Os varejistas brasileiros precisarão passar a enxergar a experiência do consumidor como um pilar fundamental para a recuperação da marca e também de todo o setor
Autor: Bruno Stuchi
O varejo brasileiro cresceu e se adaptou a cada nova revolução industrial que surgia e a cada nova geração que ganhava poder de compra. O resultado da adaptabilidade e da consolidação de tal mercado é mostrado na edição mais recente do estudo O papel do varejo na economia brasileira. De acordo com a pesquisa, o varejo restrito equivale a 22% do PIB, enquanto o varejo ampliado corresponde a 27% do Produto Interno Bruto. Entretanto, a resiliência do setor é colocada à prova novamente com o estopim das inconsistências contábeis da Americanas. A insegurança que começou com uma empresa se espalha por todo o setor e impacta desde instituições bancárias até consumidores.

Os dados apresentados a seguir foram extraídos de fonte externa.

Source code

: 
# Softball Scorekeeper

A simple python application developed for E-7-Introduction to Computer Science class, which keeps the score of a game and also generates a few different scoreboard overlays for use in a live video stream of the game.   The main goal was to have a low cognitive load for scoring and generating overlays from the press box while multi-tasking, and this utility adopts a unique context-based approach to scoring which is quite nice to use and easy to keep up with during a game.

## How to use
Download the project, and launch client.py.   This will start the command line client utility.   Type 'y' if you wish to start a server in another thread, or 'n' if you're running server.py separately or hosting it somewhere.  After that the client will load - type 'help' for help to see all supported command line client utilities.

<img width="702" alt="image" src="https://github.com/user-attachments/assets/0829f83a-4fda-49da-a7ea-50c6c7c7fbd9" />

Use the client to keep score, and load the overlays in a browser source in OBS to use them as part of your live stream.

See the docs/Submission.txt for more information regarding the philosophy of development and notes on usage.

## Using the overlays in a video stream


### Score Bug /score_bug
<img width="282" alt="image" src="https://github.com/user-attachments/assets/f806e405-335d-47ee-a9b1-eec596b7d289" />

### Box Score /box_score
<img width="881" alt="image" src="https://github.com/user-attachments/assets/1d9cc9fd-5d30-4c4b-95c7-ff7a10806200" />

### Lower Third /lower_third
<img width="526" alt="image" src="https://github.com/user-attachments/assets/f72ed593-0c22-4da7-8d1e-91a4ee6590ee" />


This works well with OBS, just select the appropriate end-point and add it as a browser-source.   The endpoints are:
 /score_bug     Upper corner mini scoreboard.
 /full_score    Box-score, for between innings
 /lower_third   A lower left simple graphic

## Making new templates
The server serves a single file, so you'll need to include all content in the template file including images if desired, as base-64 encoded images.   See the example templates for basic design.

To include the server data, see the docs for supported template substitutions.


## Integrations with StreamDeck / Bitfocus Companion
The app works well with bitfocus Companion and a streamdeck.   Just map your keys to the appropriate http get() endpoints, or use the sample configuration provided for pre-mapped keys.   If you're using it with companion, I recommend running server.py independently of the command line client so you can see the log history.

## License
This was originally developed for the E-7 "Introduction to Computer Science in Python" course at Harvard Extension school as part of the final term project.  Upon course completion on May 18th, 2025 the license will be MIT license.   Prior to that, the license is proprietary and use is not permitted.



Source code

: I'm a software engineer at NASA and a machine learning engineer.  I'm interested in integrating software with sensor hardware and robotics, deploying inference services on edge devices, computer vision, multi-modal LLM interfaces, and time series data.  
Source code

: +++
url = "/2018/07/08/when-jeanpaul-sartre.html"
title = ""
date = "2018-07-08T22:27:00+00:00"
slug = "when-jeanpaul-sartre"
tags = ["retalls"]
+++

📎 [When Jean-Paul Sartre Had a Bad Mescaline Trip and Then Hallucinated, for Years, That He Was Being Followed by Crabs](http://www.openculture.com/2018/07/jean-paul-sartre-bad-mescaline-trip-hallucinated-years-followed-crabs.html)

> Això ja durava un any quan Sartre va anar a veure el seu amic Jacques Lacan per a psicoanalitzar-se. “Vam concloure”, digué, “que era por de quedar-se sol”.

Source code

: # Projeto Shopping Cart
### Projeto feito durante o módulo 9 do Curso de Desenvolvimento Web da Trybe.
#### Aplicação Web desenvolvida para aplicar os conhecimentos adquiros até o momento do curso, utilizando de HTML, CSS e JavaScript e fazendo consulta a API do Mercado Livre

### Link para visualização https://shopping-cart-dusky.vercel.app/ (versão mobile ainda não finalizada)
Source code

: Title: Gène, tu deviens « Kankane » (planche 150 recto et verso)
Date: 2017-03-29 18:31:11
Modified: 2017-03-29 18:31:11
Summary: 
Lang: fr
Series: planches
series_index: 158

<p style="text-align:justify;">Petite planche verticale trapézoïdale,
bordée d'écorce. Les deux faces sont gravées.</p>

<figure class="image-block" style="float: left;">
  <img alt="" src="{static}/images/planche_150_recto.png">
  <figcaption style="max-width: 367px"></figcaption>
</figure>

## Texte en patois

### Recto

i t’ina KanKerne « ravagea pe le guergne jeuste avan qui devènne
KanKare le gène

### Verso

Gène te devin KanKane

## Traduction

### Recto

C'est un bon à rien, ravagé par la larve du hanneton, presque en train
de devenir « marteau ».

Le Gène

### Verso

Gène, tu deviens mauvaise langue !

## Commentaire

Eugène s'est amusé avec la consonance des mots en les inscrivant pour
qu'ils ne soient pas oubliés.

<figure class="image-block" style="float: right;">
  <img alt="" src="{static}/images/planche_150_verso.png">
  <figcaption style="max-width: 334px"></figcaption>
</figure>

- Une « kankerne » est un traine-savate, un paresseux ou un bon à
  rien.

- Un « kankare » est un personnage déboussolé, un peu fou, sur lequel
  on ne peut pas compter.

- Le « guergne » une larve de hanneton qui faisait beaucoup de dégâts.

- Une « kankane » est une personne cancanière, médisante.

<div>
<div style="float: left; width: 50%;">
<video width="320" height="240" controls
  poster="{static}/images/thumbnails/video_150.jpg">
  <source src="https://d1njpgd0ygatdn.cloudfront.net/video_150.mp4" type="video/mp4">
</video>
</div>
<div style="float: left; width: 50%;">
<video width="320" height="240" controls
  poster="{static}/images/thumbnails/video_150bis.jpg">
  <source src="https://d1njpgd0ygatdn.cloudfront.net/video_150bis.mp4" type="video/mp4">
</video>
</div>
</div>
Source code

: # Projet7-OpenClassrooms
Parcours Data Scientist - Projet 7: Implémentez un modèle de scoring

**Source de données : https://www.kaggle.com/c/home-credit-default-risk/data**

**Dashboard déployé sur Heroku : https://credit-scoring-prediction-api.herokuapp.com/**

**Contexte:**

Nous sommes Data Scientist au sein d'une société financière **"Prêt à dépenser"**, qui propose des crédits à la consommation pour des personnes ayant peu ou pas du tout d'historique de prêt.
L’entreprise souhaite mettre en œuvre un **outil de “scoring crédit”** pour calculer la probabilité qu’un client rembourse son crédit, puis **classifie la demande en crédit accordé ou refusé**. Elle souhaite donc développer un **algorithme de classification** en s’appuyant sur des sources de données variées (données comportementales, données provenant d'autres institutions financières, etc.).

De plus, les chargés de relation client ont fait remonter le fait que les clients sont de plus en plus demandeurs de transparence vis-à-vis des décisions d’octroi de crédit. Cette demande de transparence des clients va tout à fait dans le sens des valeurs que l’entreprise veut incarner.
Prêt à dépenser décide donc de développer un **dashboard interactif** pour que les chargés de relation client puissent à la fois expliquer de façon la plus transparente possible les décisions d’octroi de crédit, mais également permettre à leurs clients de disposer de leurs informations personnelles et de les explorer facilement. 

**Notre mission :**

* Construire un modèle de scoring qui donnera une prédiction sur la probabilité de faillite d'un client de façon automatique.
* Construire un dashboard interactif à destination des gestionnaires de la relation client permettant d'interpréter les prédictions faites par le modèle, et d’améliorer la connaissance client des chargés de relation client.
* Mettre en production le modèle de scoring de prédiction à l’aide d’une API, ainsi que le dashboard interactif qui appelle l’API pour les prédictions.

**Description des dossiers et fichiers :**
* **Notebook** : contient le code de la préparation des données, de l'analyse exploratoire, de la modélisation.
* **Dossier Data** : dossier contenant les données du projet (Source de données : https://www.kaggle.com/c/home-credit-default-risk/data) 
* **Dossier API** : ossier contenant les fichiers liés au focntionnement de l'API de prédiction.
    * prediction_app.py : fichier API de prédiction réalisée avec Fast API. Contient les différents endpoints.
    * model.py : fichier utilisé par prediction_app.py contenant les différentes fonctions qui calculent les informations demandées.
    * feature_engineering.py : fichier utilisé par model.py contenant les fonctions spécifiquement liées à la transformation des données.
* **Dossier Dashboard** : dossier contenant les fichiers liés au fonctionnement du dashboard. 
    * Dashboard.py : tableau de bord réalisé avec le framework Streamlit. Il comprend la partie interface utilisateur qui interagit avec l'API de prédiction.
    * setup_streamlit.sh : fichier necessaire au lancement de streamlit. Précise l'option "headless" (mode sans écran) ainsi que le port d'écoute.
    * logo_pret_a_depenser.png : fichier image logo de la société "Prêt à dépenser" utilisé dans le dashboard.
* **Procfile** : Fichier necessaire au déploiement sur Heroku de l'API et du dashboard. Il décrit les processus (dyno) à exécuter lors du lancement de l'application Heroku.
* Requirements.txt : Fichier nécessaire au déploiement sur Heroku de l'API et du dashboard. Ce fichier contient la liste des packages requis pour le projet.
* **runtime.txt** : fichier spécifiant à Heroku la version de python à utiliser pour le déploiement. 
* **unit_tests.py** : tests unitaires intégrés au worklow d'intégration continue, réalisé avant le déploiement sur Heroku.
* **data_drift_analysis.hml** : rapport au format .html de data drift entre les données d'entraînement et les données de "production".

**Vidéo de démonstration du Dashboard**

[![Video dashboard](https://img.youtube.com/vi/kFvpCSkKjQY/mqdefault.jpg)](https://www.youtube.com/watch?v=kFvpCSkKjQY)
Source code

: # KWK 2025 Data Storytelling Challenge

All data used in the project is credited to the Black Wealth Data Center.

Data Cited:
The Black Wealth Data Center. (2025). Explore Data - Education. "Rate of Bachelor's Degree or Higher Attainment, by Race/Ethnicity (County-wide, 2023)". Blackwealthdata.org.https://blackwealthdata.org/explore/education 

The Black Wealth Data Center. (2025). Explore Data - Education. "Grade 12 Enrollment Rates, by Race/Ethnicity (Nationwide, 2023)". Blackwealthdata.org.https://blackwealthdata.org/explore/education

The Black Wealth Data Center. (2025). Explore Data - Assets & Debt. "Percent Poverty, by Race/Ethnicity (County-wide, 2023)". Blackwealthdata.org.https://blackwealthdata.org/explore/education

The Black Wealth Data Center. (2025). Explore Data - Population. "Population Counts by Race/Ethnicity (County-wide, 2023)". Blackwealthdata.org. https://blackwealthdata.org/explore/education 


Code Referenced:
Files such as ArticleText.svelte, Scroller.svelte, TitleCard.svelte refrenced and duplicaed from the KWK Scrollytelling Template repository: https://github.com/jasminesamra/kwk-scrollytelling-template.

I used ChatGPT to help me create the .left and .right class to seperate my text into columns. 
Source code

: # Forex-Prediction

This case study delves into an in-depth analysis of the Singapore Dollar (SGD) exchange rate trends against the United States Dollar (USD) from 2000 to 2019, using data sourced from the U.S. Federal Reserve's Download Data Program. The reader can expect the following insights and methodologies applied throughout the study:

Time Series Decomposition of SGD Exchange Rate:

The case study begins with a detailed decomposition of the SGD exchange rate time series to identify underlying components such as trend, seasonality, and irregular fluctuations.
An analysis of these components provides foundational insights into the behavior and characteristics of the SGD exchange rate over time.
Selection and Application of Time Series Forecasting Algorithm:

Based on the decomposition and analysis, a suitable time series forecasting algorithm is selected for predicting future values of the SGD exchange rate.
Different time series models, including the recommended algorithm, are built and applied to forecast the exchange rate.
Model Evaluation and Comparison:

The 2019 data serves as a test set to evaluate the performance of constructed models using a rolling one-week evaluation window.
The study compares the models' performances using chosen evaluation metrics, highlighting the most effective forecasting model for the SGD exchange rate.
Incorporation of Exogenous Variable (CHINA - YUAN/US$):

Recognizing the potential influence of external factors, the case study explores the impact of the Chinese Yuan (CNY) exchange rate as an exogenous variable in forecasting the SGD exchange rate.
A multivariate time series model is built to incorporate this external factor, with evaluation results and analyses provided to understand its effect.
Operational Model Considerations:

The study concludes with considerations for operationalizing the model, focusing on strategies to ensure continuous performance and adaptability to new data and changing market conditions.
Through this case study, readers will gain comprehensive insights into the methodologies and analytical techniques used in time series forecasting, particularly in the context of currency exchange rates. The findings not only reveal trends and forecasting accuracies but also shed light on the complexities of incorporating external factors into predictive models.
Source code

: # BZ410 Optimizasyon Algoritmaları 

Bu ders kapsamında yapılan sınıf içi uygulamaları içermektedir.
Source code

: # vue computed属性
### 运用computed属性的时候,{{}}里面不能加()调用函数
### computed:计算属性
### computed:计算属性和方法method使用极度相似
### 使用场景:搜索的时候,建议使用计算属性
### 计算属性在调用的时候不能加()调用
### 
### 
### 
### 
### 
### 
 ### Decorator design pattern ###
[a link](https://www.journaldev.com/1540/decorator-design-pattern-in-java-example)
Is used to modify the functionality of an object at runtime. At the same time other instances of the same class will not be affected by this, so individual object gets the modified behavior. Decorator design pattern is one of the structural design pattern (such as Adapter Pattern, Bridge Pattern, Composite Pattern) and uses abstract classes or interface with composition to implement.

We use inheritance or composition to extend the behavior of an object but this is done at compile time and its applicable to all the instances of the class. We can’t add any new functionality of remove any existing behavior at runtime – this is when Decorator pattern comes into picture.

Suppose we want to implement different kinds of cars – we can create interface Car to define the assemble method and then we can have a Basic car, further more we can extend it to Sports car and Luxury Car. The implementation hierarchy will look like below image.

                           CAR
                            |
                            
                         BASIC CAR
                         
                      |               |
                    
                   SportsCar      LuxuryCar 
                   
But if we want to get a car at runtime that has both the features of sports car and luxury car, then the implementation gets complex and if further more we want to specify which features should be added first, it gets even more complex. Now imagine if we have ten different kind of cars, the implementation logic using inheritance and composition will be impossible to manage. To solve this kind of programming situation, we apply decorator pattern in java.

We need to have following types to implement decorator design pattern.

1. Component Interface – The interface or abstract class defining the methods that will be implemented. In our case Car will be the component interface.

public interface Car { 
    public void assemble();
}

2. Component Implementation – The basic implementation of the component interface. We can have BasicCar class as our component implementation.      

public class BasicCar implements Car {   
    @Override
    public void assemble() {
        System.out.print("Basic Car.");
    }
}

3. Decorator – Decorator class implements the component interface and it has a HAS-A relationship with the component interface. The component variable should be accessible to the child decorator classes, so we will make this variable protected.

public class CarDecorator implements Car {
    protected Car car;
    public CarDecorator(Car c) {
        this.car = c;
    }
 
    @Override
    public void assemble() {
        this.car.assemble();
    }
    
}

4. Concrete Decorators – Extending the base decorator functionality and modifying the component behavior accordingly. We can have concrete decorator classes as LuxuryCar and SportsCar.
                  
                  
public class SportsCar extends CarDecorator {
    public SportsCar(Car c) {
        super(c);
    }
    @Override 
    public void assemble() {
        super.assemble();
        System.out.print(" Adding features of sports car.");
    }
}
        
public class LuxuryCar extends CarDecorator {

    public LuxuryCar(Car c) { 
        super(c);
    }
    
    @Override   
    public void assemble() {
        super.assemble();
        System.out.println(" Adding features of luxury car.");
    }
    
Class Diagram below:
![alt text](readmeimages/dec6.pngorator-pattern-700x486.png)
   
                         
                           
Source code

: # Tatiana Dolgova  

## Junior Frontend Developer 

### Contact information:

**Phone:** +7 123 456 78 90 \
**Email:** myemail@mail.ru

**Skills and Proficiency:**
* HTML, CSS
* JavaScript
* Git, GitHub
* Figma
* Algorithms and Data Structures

Falando sobre a percepção dos consumidores sobre a situação, é válido relembrar a rapidez na qual o público assimilou a crise. Apesar das inconsistências contábeis serem um assunto complexo, o tema burlou o mundo financeiro com uma rapidez impressionante e não tardou para que os clientes ficassem preocupados com as compras feitas ou pesquisassem se é seguro fazer novas aquisições. A maioria dos conteúdos que respondiam tais angústias eram acompanhados por títulos impactantes como “É seguro comprar?” ou “Vai falir?”. Mas além das técnicas de SEO, tais títulos traduzem a postura dos clientes e é mais um exemplo de como mostram que não foi só a relação com os grandes bancos que foi afetada.
Para entender o impacto da crise na experiência dos consumidores, gostaria de fazer o caminho inverso e pontuar a percepção que os clientes tinham da marca. A Americanas é uma empresa com 94 anos de trajetória e com uma existência quase centenária, está presente na vida de gerações de famílias. Inclusive, uma pesquisa recente do BofA mostrava que a varejista teve melhoria nas principais métricas e manteve o quarto lugar no ranking NPS, com indicador subindo de 49 para 54. Além disso, a edição de 2022 da IPCon citou a marca como a mais bem posicionada no âmbito de preço e promoção, à frente de negócios como Assaí. Em suma, o relacionamento com a clientela ia bem e foi a quebra de tal confiança já bem consolidada que causou um susto no público.
O porém é que, a desconfiança dos consumidores, inicialmente direcionada para a situação da Americanas, se alastrou para todo o mercado varejista. Basicamente, o raciocínio catastrofista do cliente é o seguinte: Afinal de contas, se uma marca como a Americanas passou por isso, o que impede outros negócios de seguirem o mesmo caminho?
A pergunta, apesar de pessimista, ganha força com as situações delicadas da Marisa e da TokStok. A questão é que o cenário varejista não está fácil para ninguém. Um exemplo disso são os resultados operacionais trimestrais reportados pela Nike. Os custos de venda e de frete cresceram e a varejista esportiva teve uma queda de 11% no lucro líquido no trimestre fiscal.
Sendo assim, creio que setor varejista como um todo está passando por uma mudança profunda, uma alteração estrutural que é composta por uma soma de fatores como a pandemia do novo coronavírus, guerra na Ucrânia, questões geracionais e incertezas da economia global; até mesmo o metaverso tem uma parcela de participação nesse momento de transformação. Com tantas questões complexas, não é possível prever uma única solução, seja para a Americanas, para o varejo brasileiro ou internacional.
Por outro lado, não há “gaps” no mercado, não há espaços que permaneçam vazios por muito tempo. A entrada e crescimento de varejistas chineses mostram que há quem surfe contra a maré. Shein, Shopee e AliExpress enfrentam polêmicas tributárias, mas é claro como as marcas investem de forma diferenciada em CX. No WebSummit de 2022, Donald Tang, Vice-Presidente Executivo da Shein, explicou como a marca faz uso da tecnologia para oferecer uma experiência fluida; o modelo que resulta em uma comunidade fiel e engajada. Outro caso interessante e recente foi a ação promocional feita pelo AliExpress para clientes brasileiros em seu aniversário de 13 anos.
Com ou sem taxação que ajudem a fomentar o varejo nacional, as marcas brasileiras precisarão passar a enxergar a experiência do consumidor como um pilar fundamental para a recuperação da marca e também de todo o setor. Ao escrever o último período, me lembrei do texto “1.000 True Fans”, de Kevin Kelly. Parece desproporcional pensar que um negócio varejista precisa de “mil fãs”, mas acho que esse é o exemplo perfeito para o momento no qual o mercado está passando. Apesar de ser incrível ter informações com casas nominais repletas de zeros, em momentos de crises, os mil fãs verdadeiros são os que ajudam as marcas a prosperarem.
Bruno Stuchi é fundador e CEO da Coaktion.